__Entries provided__:
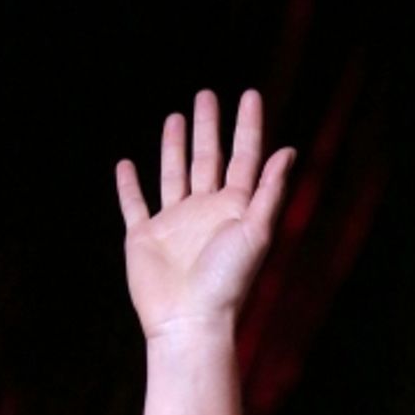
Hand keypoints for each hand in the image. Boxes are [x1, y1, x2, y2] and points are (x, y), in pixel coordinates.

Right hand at [116, 90, 295, 338]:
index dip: (247, 126)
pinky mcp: (144, 237)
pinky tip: (126, 164)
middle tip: (206, 95)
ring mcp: (174, 223)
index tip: (249, 95)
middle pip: (207, 158)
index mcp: (235, 208)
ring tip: (176, 117)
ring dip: (174, 146)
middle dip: (208, 127)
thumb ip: (270, 191)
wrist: (190, 320)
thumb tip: (288, 151)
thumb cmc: (229, 281)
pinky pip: (135, 205)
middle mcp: (205, 210)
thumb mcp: (256, 232)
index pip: (244, 156)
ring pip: (174, 174)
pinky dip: (129, 185)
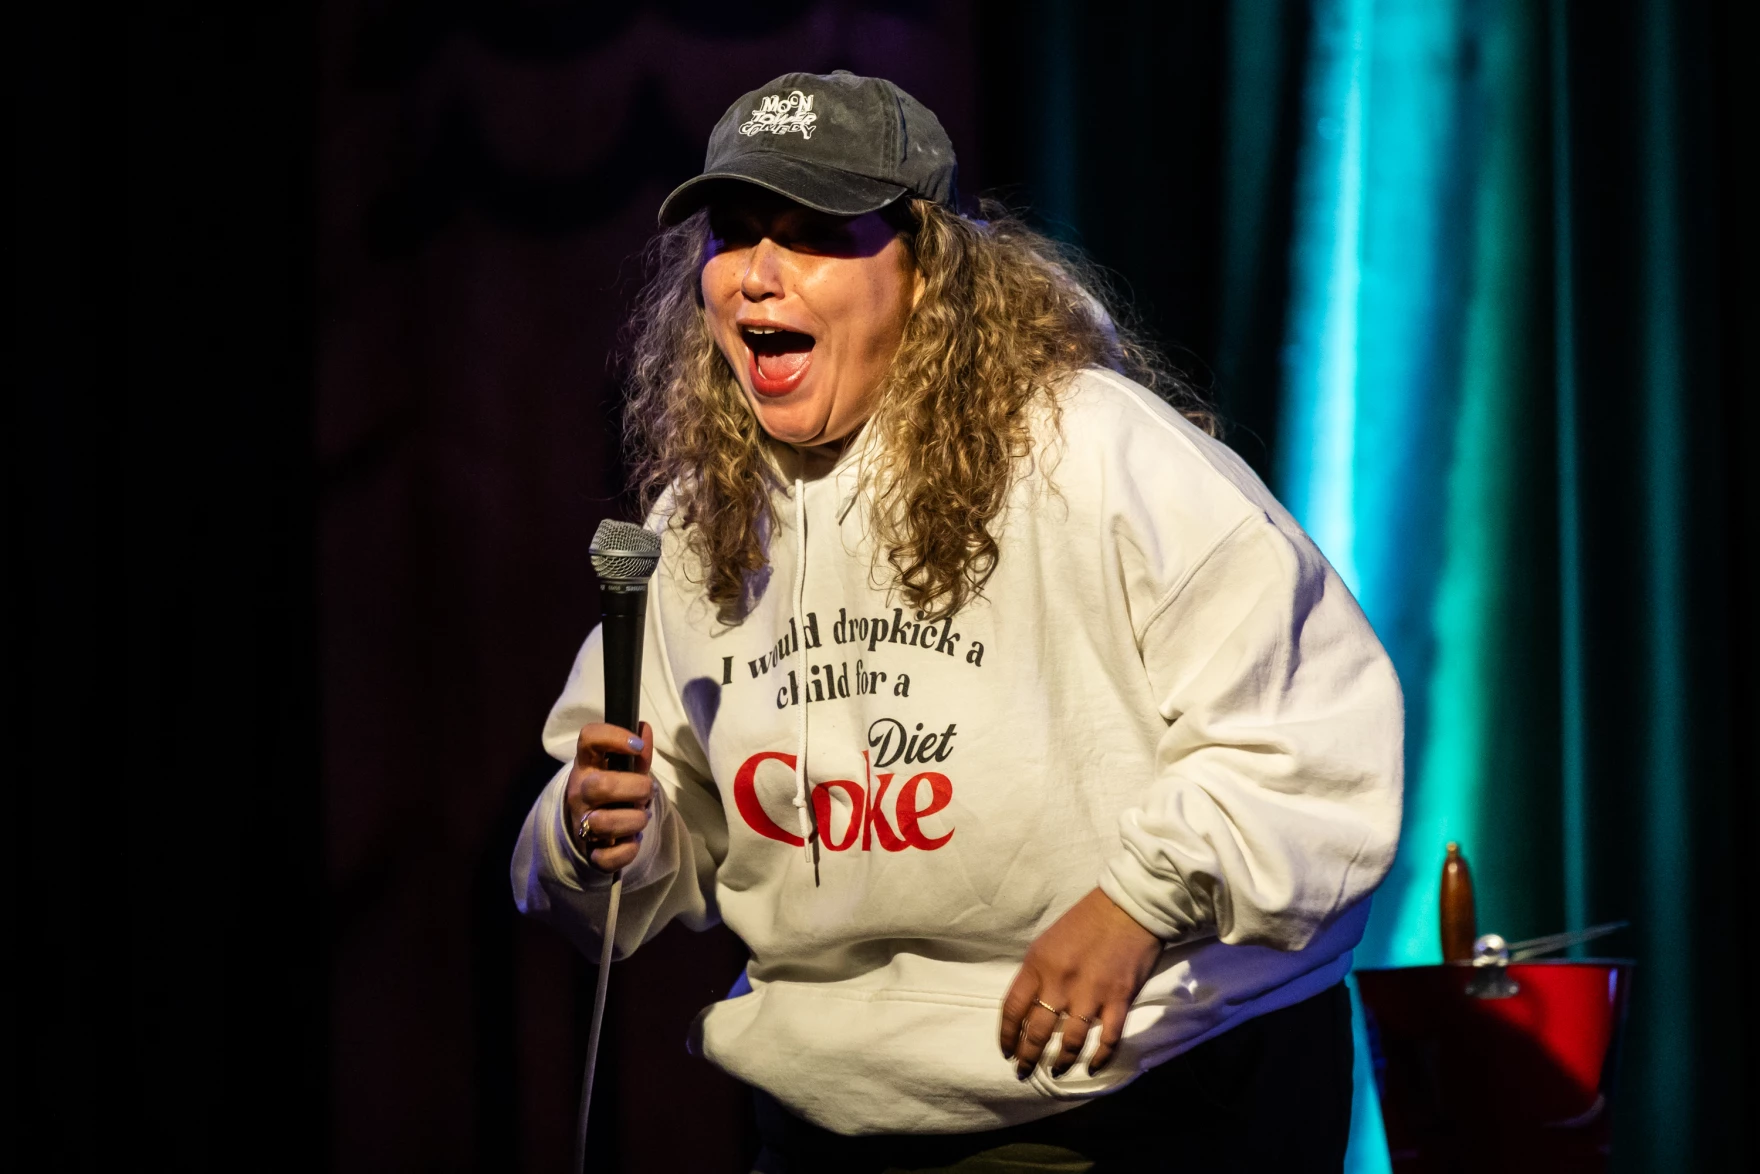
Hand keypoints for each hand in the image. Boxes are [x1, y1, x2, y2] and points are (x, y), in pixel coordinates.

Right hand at [564, 722, 653, 873]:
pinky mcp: (590, 852)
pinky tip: (633, 840)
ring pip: (603, 823)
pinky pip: (606, 857)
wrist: (589, 827)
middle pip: (599, 786)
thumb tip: (644, 729)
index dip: (614, 737)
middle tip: (648, 791)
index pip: (588, 739)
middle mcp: (579, 792)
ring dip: (635, 820)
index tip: (636, 745)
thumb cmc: (613, 790)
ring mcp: (582, 822)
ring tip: (642, 817)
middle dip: (635, 788)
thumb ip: (637, 752)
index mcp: (587, 765)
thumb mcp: (623, 768)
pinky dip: (627, 850)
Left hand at [1000, 888, 1161, 1077]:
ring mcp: (1090, 993)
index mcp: (1038, 965)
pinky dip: (1099, 1058)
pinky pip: (1107, 1040)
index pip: (1013, 1009)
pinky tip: (1091, 1067)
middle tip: (1024, 1071)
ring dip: (1061, 1062)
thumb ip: (1037, 974)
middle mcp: (1060, 983)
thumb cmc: (1086, 920)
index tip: (1006, 1051)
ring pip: (1070, 1042)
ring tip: (1056, 1071)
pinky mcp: (1119, 999)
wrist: (1128, 906)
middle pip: (1038, 1032)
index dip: (1007, 1036)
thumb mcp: (1048, 942)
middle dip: (1028, 1057)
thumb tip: (1030, 1007)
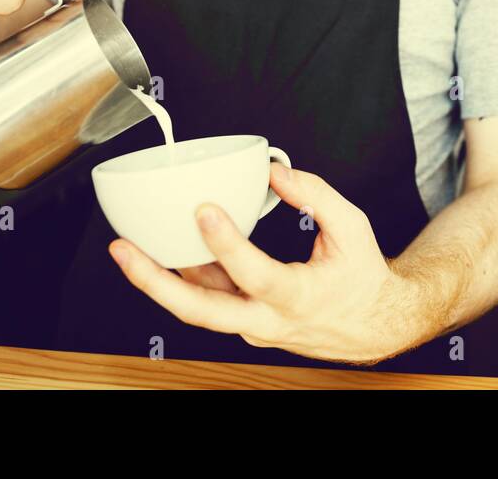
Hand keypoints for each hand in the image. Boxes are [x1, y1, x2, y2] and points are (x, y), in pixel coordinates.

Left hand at [109, 162, 422, 364]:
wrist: (375, 326)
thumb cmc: (363, 277)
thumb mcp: (353, 228)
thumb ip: (315, 195)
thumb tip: (274, 171)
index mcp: (300, 297)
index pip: (257, 275)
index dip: (227, 245)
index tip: (204, 210)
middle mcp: (268, 320)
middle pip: (202, 311)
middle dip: (155, 282)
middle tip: (122, 250)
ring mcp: (252, 326)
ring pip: (197, 309)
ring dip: (158, 280)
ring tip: (125, 248)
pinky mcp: (244, 322)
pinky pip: (207, 301)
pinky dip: (182, 278)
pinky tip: (161, 250)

__Activity__: Output the material above exactly, without pictures.

__Solution to the exercise__:
Hand keypoints for each hand in the image. Boxes are [x1, y1, x2, y2] and points are (x, y), in pixel coordinates.

Right hand at [116, 90, 295, 338]:
index dip: (247, 126)
pinky mcp: (144, 237)
pinky tip: (126, 164)
middle tip: (206, 95)
ring mcp: (174, 223)
index tip: (249, 95)
middle pip: (207, 158)
index mcp: (235, 208)
ring tip: (176, 117)
ring dip: (174, 146)
middle dip: (208, 127)
thumb ip: (270, 191)
wrist: (190, 320)
thumb tip: (288, 151)
thumb cmc: (229, 281)
pinky pip: (135, 205)
middle mcp: (205, 210)
thumb mcp: (256, 232)
index pip: (244, 156)
ring pip: (174, 174)
pinky dip: (129, 185)
Hand keypoints for each hand in the image. Boxes are [x1, y1, x2, y2] and points are (x, y), in pixel coordinates.

Right hand at [564, 722, 653, 873]:
pinky mcp: (590, 852)
pinky tip: (633, 840)
ring pip: (603, 823)
pinky pip: (606, 857)
wrist: (589, 827)
middle pip: (599, 786)
thumb tip: (644, 729)
index dip: (614, 737)
middle tip: (648, 791)
index pip: (588, 739)
middle mcp: (579, 792)
ring dip: (635, 820)
index tip: (636, 745)
thumb cmc: (613, 790)
ring mcp: (582, 822)
ring tip: (642, 817)
middle dip: (635, 788)
thumb ip: (637, 752)
index mcp: (587, 765)
thumb mcp: (623, 768)
pinky dip: (627, 850)
Left hand at [1000, 888, 1161, 1077]:
ring mcp: (1090, 993)
index mcp: (1038, 965)
pinky dip: (1099, 1058)
pinky pip: (1107, 1040)
index pip: (1013, 1009)
pinky tip: (1091, 1067)
middle tip: (1024, 1071)
ring dip: (1061, 1062)
thumb ip: (1037, 974)
middle mcp: (1060, 983)
thumb cmc: (1086, 920)
index tip: (1006, 1051)
ring pip: (1070, 1042)
ring tip: (1056, 1071)
pinky mcp: (1119, 999)
wrist: (1128, 906)
middle pip: (1038, 1032)
index dip: (1007, 1036)
thumb mcp: (1048, 942)
middle dip: (1028, 1057)
thumb tip: (1030, 1007)
Hand keypoints for each hand in the image. Boxes are [x1, y1, x2, y2] and points are (x, y), in pixel coordinates.

Left hand at [109, 162, 422, 364]:
wrist: (375, 326)
thumb cmc: (363, 277)
thumb mcp: (353, 228)
thumb ip: (315, 195)
thumb tip: (274, 171)
index mcp: (300, 297)
index pip: (257, 275)
index dip: (227, 245)
index tip: (204, 210)
middle mcp: (268, 320)
middle pip: (202, 311)
middle dip: (155, 282)
middle tip: (122, 250)
ring mcp: (252, 326)
ring pip: (197, 309)
ring dip: (158, 280)
ring tip: (125, 248)
pinky mcp: (244, 322)
pinky pip: (207, 301)
pinky dip: (182, 278)
pinky tip: (161, 250)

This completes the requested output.